> [Task prompt]
In the records below, find the line containing "10 | 777,300 |"; restate it and every later line word for word, through the last.

════════════════════

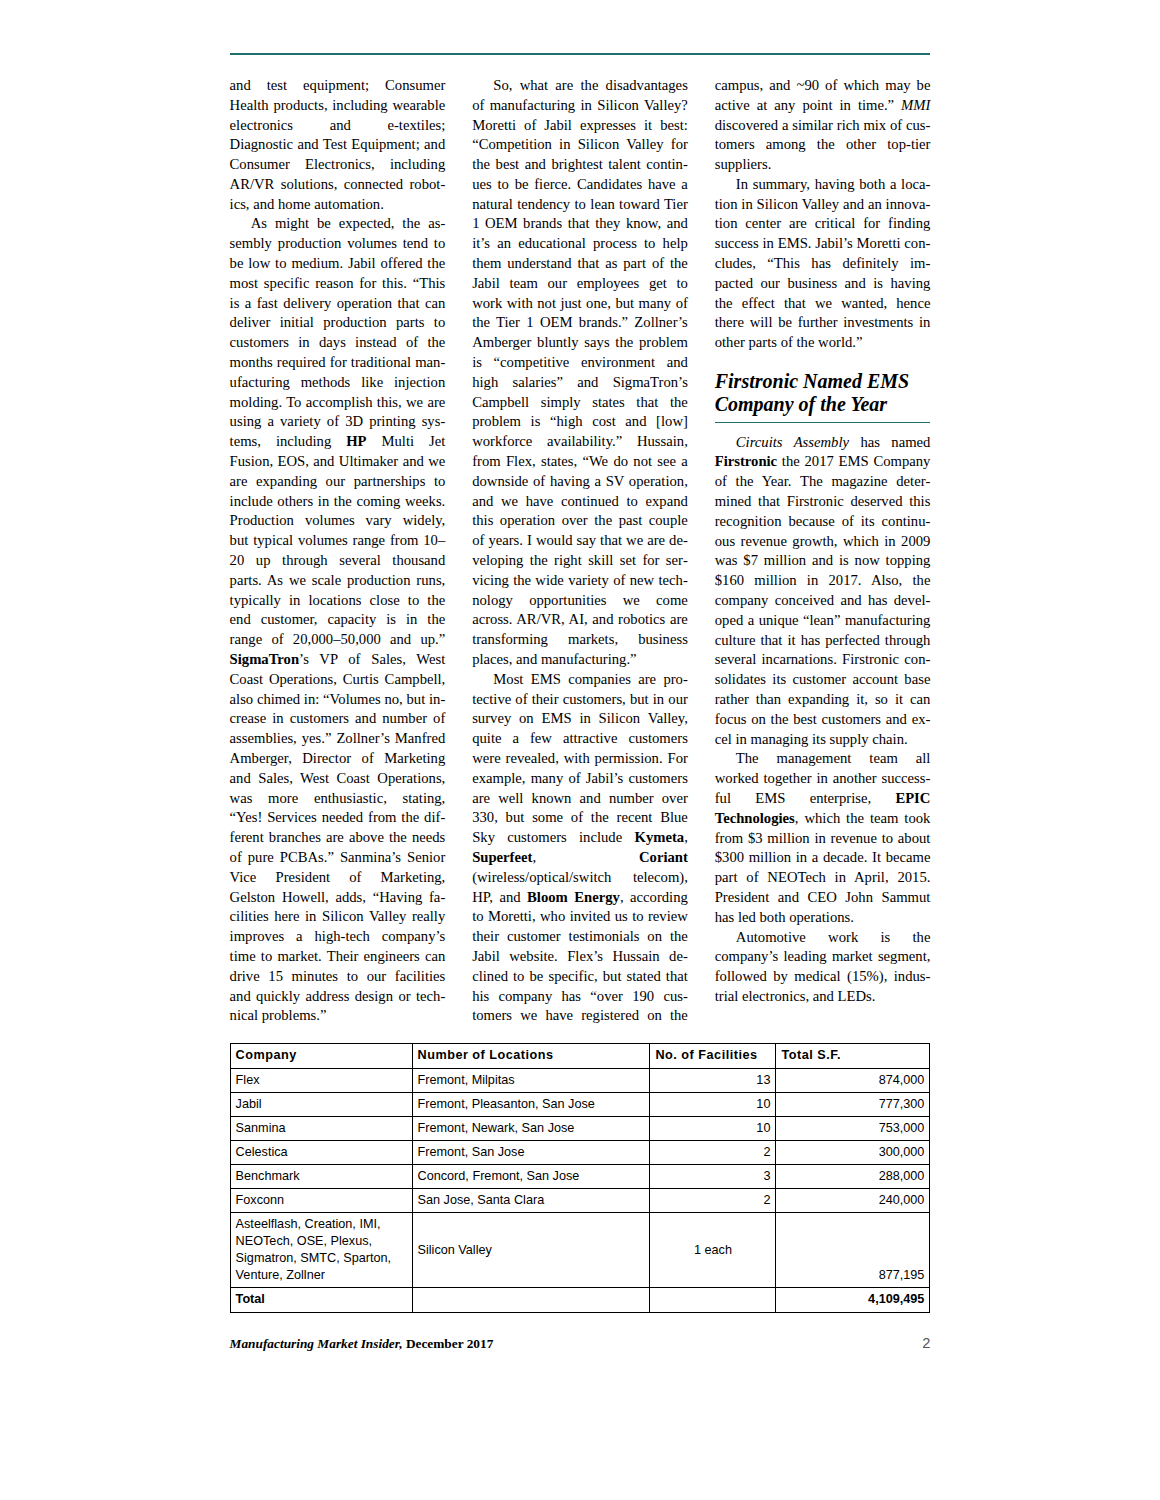and test equipment; Consumer Health products, including wearable electronics and e-textiles; Diagnostic and Test Equipment; and Consumer Electronics, including AR/VR solutions, connected robotics, and home automation.
As might be expected, the assembly production volumes tend to be low to medium. Jabil offered the most specific reason for this. “This is a fast delivery operation that can deliver initial production parts to customers in days instead of the months required for traditional manufacturing methods like injection molding. To accomplish this, we are using a variety of 3D printing systems, including HP Multi Jet Fusion, EOS, and Ultimaker and we are expanding our partnerships to include others in the coming weeks. Production volumes vary widely, but typical volumes range from 10–20 up through several thousand parts. As we scale production runs, typically in locations close to the end customer, capacity is in the range of 20,000–50,000 and up.” SigmaTron’s VP of Sales, West Coast Operations, Curtis Campbell, also chimed in: “Volumes no, but increase in customers and number of assemblies, yes.” Zollner’s Manfred Amberger, Director of Marketing and Sales, West Coast Operations, was more enthusiastic, stating, “Yes! Services needed from the different branches are above the needs of pure PCBAs.” Sanmina’s Senior Vice President of Marketing, Gelston Howell, adds, “Having facilities here in Silicon Valley really improves a high-tech company’s time to market. Their engineers can drive 15 minutes to our facilities and quickly address design or technical problems.”
So, what are the disadvantages of manufacturing in Silicon Valley? Moretti of Jabil expresses it best: “Competition in Silicon Valley for the best and brightest talent continues to be fierce. Candidates have a natural tendency to lean toward Tier 1 OEM brands that they know, and it’s an educational process to help them understand that as part of the Jabil team our employees get to work with not just one, but many of the Tier 1 OEM brands.” Zollner’s Amberger bluntly says the problem is “competitive environment and high salaries” and SigmaTron’s Campbell simply states that the problem is “high cost and [low] workforce availability.” Hussain, from Flex, states, “We do not see a downside of having a SV operation, and we have continued to expand this operation over the past couple of years. I would say that we are developing the right skill set for servicing the wide variety of new technology opportunities we come across. AR/VR, AI, and robotics are transforming markets, business places, and manufacturing.”
Most EMS companies are protective of their customers, but in our survey on EMS in Silicon Valley, quite a few attractive customers were revealed, with permission. For example, many of Jabil’s customers are well known and number over 330, but some of the recent Blue Sky customers include Kymeta, Superfeet, Coriant (wireless/optical/switch telecom), HP, and Bloom Energy, according to Moretti, who invited us to review their customer testimonials on the Jabil website. Flex’s Hussain declined to be specific, but stated that his company has “over 190 customers we have registered on the campus, and ~90 of which may be active at any point in time.” MMI discovered a similar rich mix of customers among the other top-tier suppliers.
In summary, having both a location in Silicon Valley and an innovation center are critical for finding success in EMS. Jabil’s Moretti concludes, “This has definitely impacted our business and is having the effect that we wanted, hence there will be further investments in other parts of the world.”
Firstronic Named EMS Company of the Year
Circuits Assembly has named Firstronic the 2017 EMS Company of the Year. The magazine determined that Firstronic deserved this recognition because of its continuous revenue growth, which in 2009 was $7 million and is now topping $160 million in 2017. Also, the company conceived and has developed a unique “lean” manufacturing culture that it has perfected through several incarnations. Firstronic consolidates its customer account base rather than expanding it, so it can focus on the best customers and excel in managing its supply chain.
The management team all worked together in another successful EMS enterprise, EPIC Technologies, which the team took from $3 million in revenue to about $300 million in a decade. It became part of NEOTech in April, 2015. President and CEO John Sammut has led both operations.
Automotive work is the company’s leading market segment, followed by medical (15%), industrial electronics, and LEDs.
| Company | Number of Locations | No. of Facilities | Total S.F. |
| --- | --- | --- | --- |
| Flex | Fremont, Milpitas | 13 | 874,000 |
| Jabil | Fremont, Pleasanton, San Jose | 10 | 777,300 |
| Sanmina | Fremont, Newark, San Jose | 10 | 753,000 |
| Celestica | Fremont, San Jose | 2 | 300,000 |
| Benchmark | Concord, Fremont, San Jose | 3 | 288,000 |
| Foxconn | San Jose, Santa Clara | 2 | 240,000 |
| Asteelflash, Creation, IMI, NEOTech, OSE, Plexus, Sigmatron, SMTC, Sparton, Venture, Zollner | Silicon Valley | 1 each | 877,195 |
| Total | | | 4,109,495 |
Manufacturing Market Insider, December 2017
2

════════════════════

> [Answer space]
| Jabil | Fremont, Pleasanton, San Jose | 10 | 777,300 |
| Sanmina | Fremont, Newark, San Jose | 10 | 753,000 |
| Celestica | Fremont, San Jose | 2 | 300,000 |
| Benchmark | Concord, Fremont, San Jose | 3 | 288,000 |
| Foxconn | San Jose, Santa Clara | 2 | 240,000 |
| Asteelflash, Creation, IMI, NEOTech, OSE, Plexus, Sigmatron, SMTC, Sparton, Venture, Zollner | Silicon Valley | 1 each | 877,195 |
| Total | | | 4,109,495 |
Manufacturing Market Insider, December 2017
2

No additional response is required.